Arbeitsauftrag 1
Fassen Sie im Lexikonartikel zum Ministerrat den Absatz, der mit „Der M. ist das Organ, das in der Verfassung von 1949“ beginnt, als knappe Stichpunktliste zusammen. Die wesentlichen Fakten sind beizubehalten.
Arbeitsauftrag 2
Zitieren Sie aus dem Lexikonartikel zum Ministerrat wortgetreu den Abschnitt von „Der M. hat das“ bis „3 der Verf.).“.

Textauszug
______________________________
DDR von A-Z, Band 1969

Ministerrat (1969)

 

 

Siehe auch die Jahre 1958 1959 1960 1962 1963 1965 1966 1975 1979 1985


 

Der M. organisiert nach Art. 78 der Verfassung im Auftrage der Volkskammer die Erfüllung der politischen, ökonomischen, kulturellen und sozialen Aufgaben sowie der ihm übertragenen Verteidigungsaufgaben des sozialistischen Staates. Auf dem VI. Parteitag der SED (Januar 1963) wurde der M. erstmals als Exekutivorgan der Volkskammer und des Staatsrats bezeichnet. Dementsprechend wird der M. auch im § 2 des Gesetzes über den M. vom 17. 4. 1963 (GBl. I, S. 89) Exekutivorgan der Volkskammer und des Staatsrates genannt. Der M. arbeitet auf der Grundlage der Gesetze und Beschlüsse der Volkskammer sowie der Erlasse und Beschlüsse des Staatsrates (Art. 79 Abs. 1 Satz 1 der Verf.). Der M. hat wissenschaftliche Prognosen auszuarbeiten, die Gestaltung des ökonomischen Systems des Sozialismus zu organisieren und die planmäßige Entwicklung der Volkswirtschaft zu leiten. Wie schon nach § 5 des M.-Gesetzes von 1963 liegt der Schwerpunkt seiner Tätigkeit also auf wirtschaftlichem Gebiet.

 

Der M. hat das Recht zur Normensetzung. Er erläßt im Rahmen der Gesetze und Erlasse Verordnungen und faßt Beschlüsse (Gesetzgebung) und hat das Recht, Regierungsabkommen abzuschließen und zu kündigen (Art. 79 Abs. 1 Satz 2; Abs. 3 der Verf.).

 

Der M. ist das Organ, das in der Verfassung von 1949 als Regierung bezeichnet wurde. Schon bald wurde die Bezeichnung M. gebräuchlich, die seit 1960 deshalb gerechtfertigt ist, weil nicht mehr dieses Organ, sondern der Staatsrat das Organ ist, das innerhalb des Staatsapparates als Organ der Volkskammer zwischen den Tagungen der Volkskammer die politischen Entscheidungen trifft und damit Regierung im funktionellen Sinn ist. Der M. ist Spitze der Behördenorganisation. Er leitet, koordiniert und kontrolliert die Tätigkeit der Ministerien, der anderen zentralen Staatsorgane und der Räte der Bezirke entsprechend den Erkenntnissen der Organisationswissenschaft.
______________________________
Datengrundlage
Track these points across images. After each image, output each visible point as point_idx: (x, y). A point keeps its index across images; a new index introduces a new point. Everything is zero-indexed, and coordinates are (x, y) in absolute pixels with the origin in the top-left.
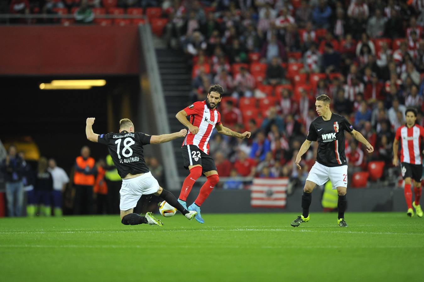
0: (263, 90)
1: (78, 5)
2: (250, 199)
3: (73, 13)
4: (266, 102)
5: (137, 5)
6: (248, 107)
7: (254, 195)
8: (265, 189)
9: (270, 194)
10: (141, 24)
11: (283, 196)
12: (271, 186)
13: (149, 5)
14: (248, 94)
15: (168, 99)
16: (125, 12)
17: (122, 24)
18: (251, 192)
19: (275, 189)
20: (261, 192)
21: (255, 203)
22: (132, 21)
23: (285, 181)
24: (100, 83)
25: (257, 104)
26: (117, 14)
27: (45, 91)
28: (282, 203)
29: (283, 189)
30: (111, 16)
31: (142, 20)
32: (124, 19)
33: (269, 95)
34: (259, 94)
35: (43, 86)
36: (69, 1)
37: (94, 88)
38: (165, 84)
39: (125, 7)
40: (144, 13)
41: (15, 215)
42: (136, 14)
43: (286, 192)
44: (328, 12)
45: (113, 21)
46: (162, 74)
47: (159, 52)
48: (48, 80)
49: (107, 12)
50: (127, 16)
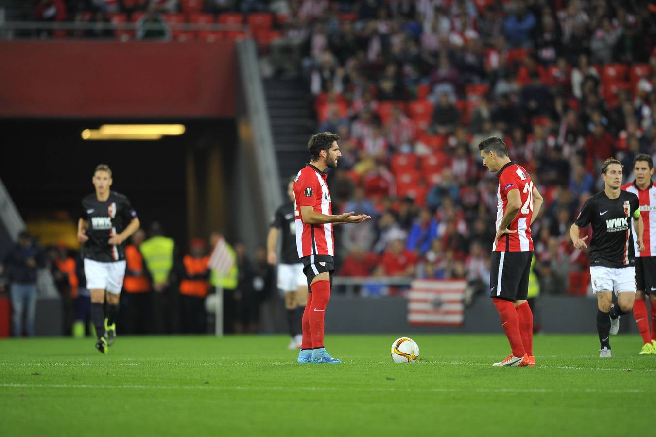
0: (428, 143)
1: (144, 8)
2: (407, 312)
3: (134, 21)
4: (433, 161)
5: (235, 8)
6: (405, 169)
7: (413, 306)
8: (431, 296)
9: (438, 304)
10: (239, 40)
11: (458, 307)
12: (439, 292)
13: (254, 10)
14: (405, 149)
15: (280, 156)
16: (216, 20)
17: (211, 38)
18: (407, 301)
19: (445, 297)
20: (424, 301)
21: (414, 318)
22: (225, 34)
23: (461, 285)
24: (176, 130)
25: (418, 164)
26: (203, 23)
27: (90, 142)
28: (457, 319)
29: (458, 296)
30: (192, 26)
31: (242, 32)
32: (213, 32)
33: (437, 151)
34: (422, 149)
35: (87, 134)
36: (129, 2)
37: (166, 138)
38: (277, 133)
39: (216, 12)
40: (245, 21)
41: (25, 334)
42: (232, 23)
43: (463, 301)
44: (529, 22)
45: (197, 34)
46: (273, 117)
47: (267, 83)
48: (95, 125)
49: (187, 20)
50: (219, 27)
______________________________
Ergebnis 1
- Der Ministerrat ist das Organ, das in der Verfassung von 1949 als Regierung bezeichnet wurde.
- Die Bezeichnung Ministerrat wurde bald gebräuchlich.
- Seit 1960 ist diese Bezeichnung gerechtfertigt. Der Grund: Nicht mehr der Ministerrat, sondern der Staatsrat trifft als Organ der Volkskammer zwischen deren Tagungen die politischen Entscheidungen und ist damit Regierung im funktionellen Sinn.
- Der Ministerrat ist Spitze der Behördenorganisation.
- Er leitet, koordiniert und kontrolliert entsprechend den Erkenntnissen der Organisationswissenschaft die Tätigkeit der Ministerien, der anderen zentralen Staatsorgane und der Räte der Bezirke.

Ergebnis 2
Der M. hat das Recht zur Normensetzung. Er erläßt im Rahmen der Gesetze und Erlasse Verordnungen und faßt Beschlüsse (Gesetzgebung) und hat das Recht, Regierungsabkommen abzuschließen und zu kündigen (Art. 79 Abs. 1 Satz 2; Abs. 3 der Verf.).